Text:
The Plynlimon research catchments contribute long-term, high-quality hydrological and ecological data, crucial for AI 4 Soil Health. The advanced analytical tools, AI-driven insights and EU-wide data interpretation generated by the project will in return improve understanding of soil health predictions and management strategies within the catchments.




The UK pilot site is run by the UK Centre for Ecology & Hydrology (UKCEH) in Wales. Since the 1960s, the Plynlimon research catchments have been at the forefront of hydrological and hydrochemical research, both in the UK and internationally. These catchments, which feed into the headwaters of the rivers Severn and Wye, cover approximately 1925 hectares and exhibit a mix of moorland and plantation forest land uses. Traditionally utilised for livestock grazing, timber production, and salmon fisheries, they also hold significant conservation, amenity, water resource, and carbon storage value.

Short task 1: Return everything in the text on the Plynlimon catchments from "The Plynlimon research catchments contribute" down to "within the catchments.".
Short task 2: Continue the text on the Plynlimon catchments, starting after its final sentence.
The entries have no connection to the text on the Plynlimon catchments.

Data records:

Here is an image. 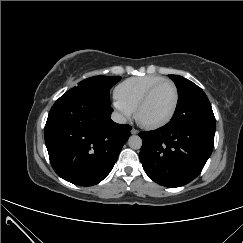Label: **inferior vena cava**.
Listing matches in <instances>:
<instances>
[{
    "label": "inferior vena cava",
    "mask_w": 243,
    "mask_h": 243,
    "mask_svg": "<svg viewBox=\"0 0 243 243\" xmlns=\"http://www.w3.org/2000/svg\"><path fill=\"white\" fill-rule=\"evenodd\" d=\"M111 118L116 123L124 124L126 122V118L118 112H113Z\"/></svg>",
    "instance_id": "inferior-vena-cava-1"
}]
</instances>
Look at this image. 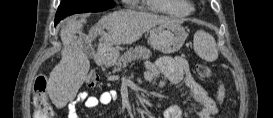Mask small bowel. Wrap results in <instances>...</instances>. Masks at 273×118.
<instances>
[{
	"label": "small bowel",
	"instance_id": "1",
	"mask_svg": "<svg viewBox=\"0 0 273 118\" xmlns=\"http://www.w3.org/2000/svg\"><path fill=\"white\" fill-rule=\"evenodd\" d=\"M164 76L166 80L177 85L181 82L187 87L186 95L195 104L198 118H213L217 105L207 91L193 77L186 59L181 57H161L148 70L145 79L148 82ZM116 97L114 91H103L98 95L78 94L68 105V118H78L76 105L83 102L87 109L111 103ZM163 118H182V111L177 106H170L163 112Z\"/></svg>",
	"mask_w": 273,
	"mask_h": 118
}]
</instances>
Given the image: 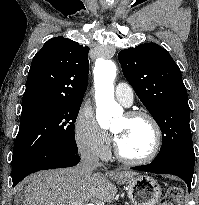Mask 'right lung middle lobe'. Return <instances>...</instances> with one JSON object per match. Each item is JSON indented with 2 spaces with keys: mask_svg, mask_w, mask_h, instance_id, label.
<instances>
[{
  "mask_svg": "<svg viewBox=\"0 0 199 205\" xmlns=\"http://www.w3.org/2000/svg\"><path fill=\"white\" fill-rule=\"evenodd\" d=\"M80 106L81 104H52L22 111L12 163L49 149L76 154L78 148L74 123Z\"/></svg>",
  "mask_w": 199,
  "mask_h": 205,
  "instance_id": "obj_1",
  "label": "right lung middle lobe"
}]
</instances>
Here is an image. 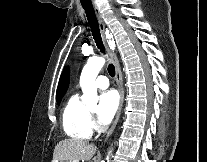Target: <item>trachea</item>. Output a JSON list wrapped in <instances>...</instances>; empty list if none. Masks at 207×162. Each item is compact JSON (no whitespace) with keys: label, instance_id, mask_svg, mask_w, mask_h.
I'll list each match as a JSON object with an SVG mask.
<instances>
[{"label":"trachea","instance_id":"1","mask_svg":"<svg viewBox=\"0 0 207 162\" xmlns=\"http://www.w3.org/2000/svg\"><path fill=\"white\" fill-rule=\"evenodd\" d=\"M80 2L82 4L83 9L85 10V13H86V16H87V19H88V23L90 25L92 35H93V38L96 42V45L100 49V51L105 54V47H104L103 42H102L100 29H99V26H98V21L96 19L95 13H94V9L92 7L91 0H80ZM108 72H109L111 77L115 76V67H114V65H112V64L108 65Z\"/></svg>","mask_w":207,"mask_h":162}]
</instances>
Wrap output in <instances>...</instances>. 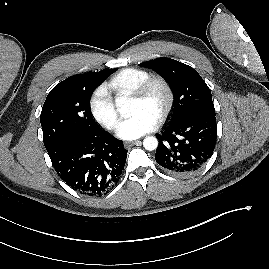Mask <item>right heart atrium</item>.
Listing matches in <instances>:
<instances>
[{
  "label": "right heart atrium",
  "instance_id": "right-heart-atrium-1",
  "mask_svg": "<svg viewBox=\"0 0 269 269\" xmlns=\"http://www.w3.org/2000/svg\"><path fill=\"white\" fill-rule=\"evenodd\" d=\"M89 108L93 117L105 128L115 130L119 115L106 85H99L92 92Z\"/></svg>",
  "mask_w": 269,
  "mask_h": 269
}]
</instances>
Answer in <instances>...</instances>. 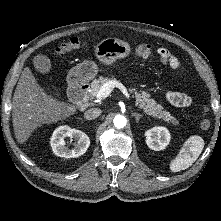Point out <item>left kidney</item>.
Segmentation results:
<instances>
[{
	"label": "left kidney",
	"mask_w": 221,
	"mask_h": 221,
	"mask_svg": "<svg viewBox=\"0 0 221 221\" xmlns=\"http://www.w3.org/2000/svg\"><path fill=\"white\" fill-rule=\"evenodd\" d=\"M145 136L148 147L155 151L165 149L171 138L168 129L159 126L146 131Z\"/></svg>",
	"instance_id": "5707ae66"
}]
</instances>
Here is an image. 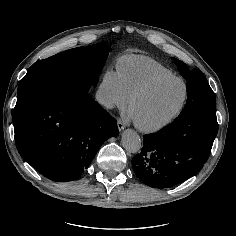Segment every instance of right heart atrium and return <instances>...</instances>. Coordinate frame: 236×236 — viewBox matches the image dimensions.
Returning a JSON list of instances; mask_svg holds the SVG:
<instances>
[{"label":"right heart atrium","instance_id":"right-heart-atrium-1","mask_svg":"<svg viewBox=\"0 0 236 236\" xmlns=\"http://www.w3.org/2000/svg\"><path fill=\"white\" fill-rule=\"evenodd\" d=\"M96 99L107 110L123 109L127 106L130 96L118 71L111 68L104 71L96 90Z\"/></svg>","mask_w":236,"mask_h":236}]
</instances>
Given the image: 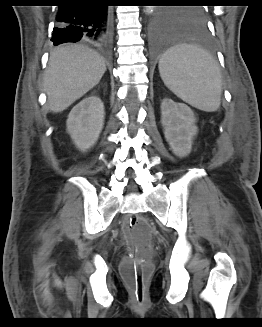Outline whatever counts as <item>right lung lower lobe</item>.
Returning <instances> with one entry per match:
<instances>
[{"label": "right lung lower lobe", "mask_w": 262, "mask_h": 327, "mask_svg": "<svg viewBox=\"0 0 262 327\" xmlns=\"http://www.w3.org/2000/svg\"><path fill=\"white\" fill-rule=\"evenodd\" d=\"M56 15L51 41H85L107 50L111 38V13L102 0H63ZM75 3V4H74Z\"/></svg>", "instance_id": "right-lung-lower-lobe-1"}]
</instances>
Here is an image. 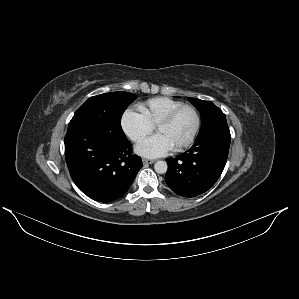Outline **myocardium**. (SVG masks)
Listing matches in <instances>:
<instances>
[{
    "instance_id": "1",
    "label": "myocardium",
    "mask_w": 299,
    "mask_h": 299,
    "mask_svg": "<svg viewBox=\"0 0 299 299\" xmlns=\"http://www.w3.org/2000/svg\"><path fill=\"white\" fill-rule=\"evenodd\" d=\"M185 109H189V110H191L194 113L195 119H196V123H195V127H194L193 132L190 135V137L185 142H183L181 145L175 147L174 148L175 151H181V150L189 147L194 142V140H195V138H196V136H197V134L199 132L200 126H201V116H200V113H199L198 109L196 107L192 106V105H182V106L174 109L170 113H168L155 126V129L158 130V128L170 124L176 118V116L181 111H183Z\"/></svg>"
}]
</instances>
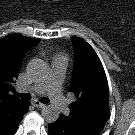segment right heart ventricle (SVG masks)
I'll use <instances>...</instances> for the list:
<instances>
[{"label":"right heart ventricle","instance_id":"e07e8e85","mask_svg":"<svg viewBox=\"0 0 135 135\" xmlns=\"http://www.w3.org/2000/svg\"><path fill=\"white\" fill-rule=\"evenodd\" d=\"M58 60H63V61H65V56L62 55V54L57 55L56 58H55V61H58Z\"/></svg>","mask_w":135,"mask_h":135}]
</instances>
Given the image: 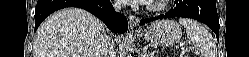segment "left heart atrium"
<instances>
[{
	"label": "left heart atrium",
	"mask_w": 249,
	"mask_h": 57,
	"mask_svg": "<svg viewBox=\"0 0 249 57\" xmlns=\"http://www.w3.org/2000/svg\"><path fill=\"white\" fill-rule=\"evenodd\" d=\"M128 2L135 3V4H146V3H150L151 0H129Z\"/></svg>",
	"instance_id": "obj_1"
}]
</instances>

Exercise answer 1:
The Plynlimon research catchments contribute long-term, high-quality hydrological and ecological data, crucial for AI 4 Soil Health. The advanced analytical tools, AI-driven insights and EU-wide data interpretation generated by the project will in return improve understanding of soil health predictions and management strategies within the catchments.

Exercise answer 2:
The climate in the Plynlimon catchments is characterized by high rainfall, averaging around 2500 mm annually, and cool temperatures, with a mean annual temperature of approximately 7°C. Over 35 years of continuous monitoring have produced a comprehensive hydrochemical record, including data on pH, alkalinity, nutrients, major cations, anions, trace metals, dissolved organic carbon (DOC), and dissolved organic nitrogen (DON) in both deposition and stream water samples. 


Moreover, these catchments serve as outdoor laboratories for studying various environmental phenomena, such as the biogeochemical responses to acid deposition, forest harvesting, agricultural management practices, and climate change, at both plot and small catchment scales.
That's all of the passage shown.